Unlike the upper-crust Republicans who populate Capitol Hill, O’Donnell is a working gal who, like so many Americans, has personally felt the sharp pain of financial insolvency. You’d think that at some point while trying to dig herself out of  IRS liens and threatened home foreclosures, Ms. O’Donnell would have noticed how dramatically the deck has been stacked against working Americans by large  corporations and their handmaidens in Congress. That in her darkest moment of despair she would have been struck by a blinding flash of understanding that a gambled-away economy, stagnant wages, unaffordable healthcare and a disappearing middle class are not the results of over-sized government, but of corporate avarice and power run amok; that Big Government isn’t the problem…Owned Government is.

The Loopy Bunch

“Throw the bums out,” has been the rallying cry of a disgruntled electorate since the founding of our democracy. Members of the Tea Party movement, however, have added  their own unique codicil: “Throw the bums out and replace them with people who are as clueless as we are.”

Case in point: Tea Party favorite and Republican nominee for the New York gubernatorial race, Carl Paladino.  Sure, he’s unbalanced and looks like he could spontaneously combust at any moment, but he also appears to be unbelievably stupid. Did he not see the cameras and lights when he threatened to “take out” New York Post reporter Fredric Dicker?
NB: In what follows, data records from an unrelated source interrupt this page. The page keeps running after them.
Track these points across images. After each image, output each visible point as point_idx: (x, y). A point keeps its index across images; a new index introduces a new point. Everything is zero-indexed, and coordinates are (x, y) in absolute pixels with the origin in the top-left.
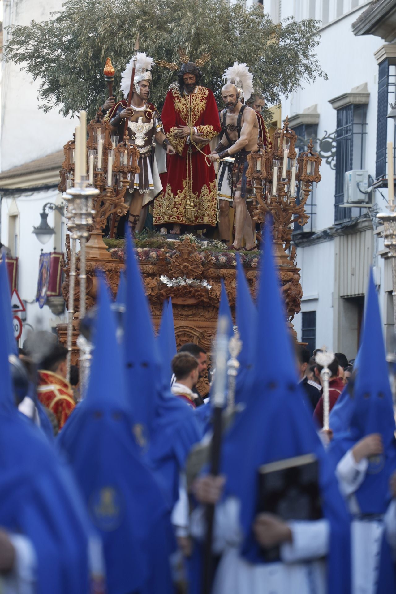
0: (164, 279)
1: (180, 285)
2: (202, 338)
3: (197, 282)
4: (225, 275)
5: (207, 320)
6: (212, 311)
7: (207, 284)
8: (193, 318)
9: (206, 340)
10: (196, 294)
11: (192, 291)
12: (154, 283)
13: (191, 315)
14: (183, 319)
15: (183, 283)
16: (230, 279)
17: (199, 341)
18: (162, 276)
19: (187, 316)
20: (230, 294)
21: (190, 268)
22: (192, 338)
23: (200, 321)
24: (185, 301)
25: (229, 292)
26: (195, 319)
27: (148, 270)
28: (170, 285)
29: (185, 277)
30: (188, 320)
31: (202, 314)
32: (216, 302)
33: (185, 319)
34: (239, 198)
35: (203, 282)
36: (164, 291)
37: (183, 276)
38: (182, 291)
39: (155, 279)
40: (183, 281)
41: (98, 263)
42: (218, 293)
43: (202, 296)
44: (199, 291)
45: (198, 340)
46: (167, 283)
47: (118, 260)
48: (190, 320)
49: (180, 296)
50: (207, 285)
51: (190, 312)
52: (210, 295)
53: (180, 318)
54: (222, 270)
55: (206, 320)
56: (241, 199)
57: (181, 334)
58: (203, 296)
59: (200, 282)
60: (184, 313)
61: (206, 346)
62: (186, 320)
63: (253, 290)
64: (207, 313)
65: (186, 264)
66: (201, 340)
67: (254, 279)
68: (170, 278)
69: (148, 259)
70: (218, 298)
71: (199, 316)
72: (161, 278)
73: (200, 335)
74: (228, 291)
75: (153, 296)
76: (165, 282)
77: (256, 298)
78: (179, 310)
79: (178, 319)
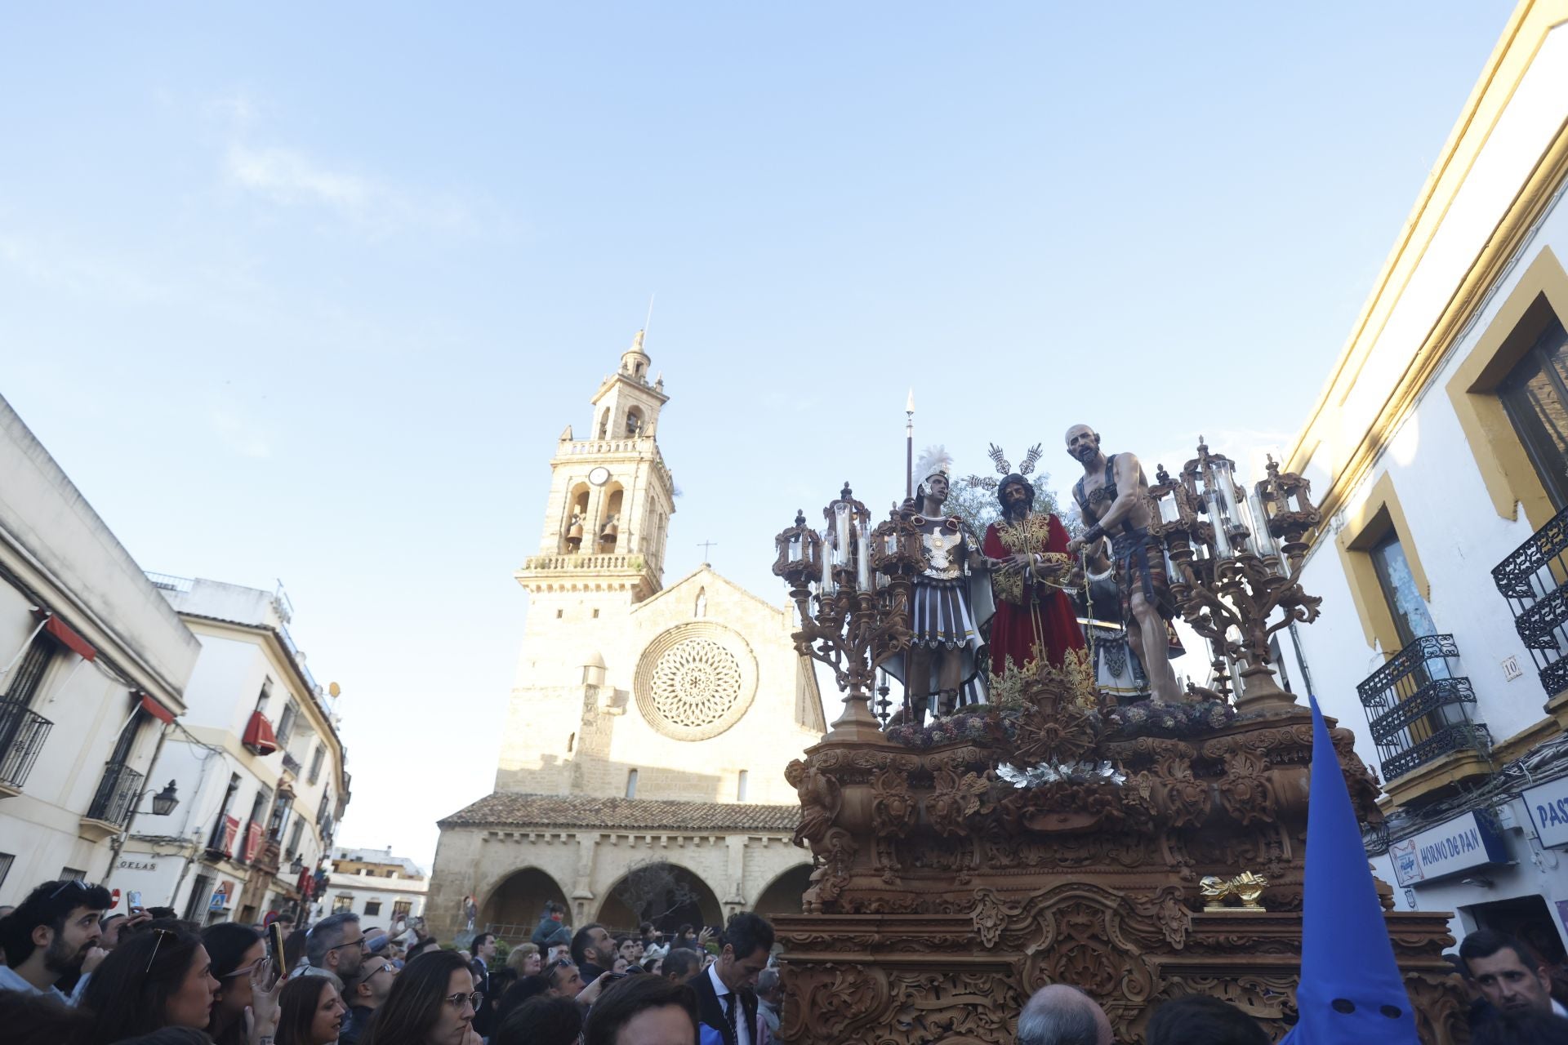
0: (1005, 771)
1: (1046, 783)
2: (1128, 913)
3: (1086, 770)
4: (1151, 749)
5: (1130, 870)
6: (1136, 846)
7: (1112, 770)
8: (1093, 868)
9: (1139, 919)
10: (1091, 799)
11: (1078, 792)
12: (983, 783)
13: (1086, 859)
14: (1069, 870)
15: (1052, 777)
16: (1166, 761)
17: (1120, 923)
18: (1000, 766)
19: (1076, 863)
20: (1175, 793)
21: (1062, 734)
22: (1100, 915)
23: (1111, 873)
24: (1065, 820)
25: (1172, 790)
26: (1098, 868)
27: (966, 757)
28: (1021, 784)
29: (1055, 760)
30: (1081, 872)
31: (1113, 854)
32: (1143, 818)
33: (1074, 870)
34: (1142, 604)
35: (1102, 768)
36: (1011, 801)
37: (1051, 759)
38: (1052, 797)
39: (985, 775)
40: (1052, 772)
41: (853, 752)
42: (1146, 794)
43: (1103, 803)
44: (1095, 792)
45: (1117, 920)
46: (1014, 780)
47: (902, 746)
48: (1086, 872)
49: (1051, 811)
50: (1114, 773)
51: (1083, 854)
52: (1126, 802)
53: (1060, 869)
54: (1141, 739)
55: (1125, 869)
56: (1147, 605)
57: (1068, 907)
58: (1109, 803)
59: (1094, 769)
60: (1070, 855)
61: (1143, 938)
62: (1076, 872)
63: (1234, 781)
64: (1124, 853)
65: (1050, 725)
66: (1127, 920)
67: (1227, 756)
68: (1020, 769)
69: (964, 732)
70: (1147, 809)
71: (1107, 861)
72: (997, 771)
73: (1119, 905)
74: (1169, 786)
75: (987, 814)
76: (1008, 779)
77: (1248, 796)
78: (1055, 848)
79: (1055, 870)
Did he not realize that he would come off looking like a temperamental maître d’ doing a really bad Goodfellas routine? And of all the news organizations on the planet to go after, which does Paladino choose? Rupert Murdoch’s New York Post–trumpet of the Rabid Right, and friend to Paladino’s campaign…until Paladino went thug on them, that is.

In Kentucky there’s the Tea Party-approved,  tousle-haired Rand Paul, publicly voicing his opposition to both the Civil Rights Act and Americans with Disabilities Act, while O’Donnell’s past dabblings in witchcraft, and rejection of evolution and masturbation continue to provide insight into the early development of a Tea Party great.

Good lord, I wouldn’t trust these people to park my car!

The Tea Party movement could be a blessing, though. It is already causing wide-spread panic throughout the Republican Party, which is always a good thing. GOP leaders are now forced to answer two difficult questions,  “Do we sign on with these loons and risk losing the few sane people we have left, or do we ignore them and pray that their amazing facility for self-destruction quickly slides them back under the rock?” The first strategy would surely strike terror in the hearts of many Independents, driving them back to the Democrats; but strategy #2 might cause the Crazed Right to stay home on election day — an interesting dilemma.

The Tea Party movement also serves as a kind of national bellwether. If my countrymen are crazy enough to put that crew into Congress, where their votes could actually influence what goes on in my country and my life, I’ll know that it’s time to move to Greenland.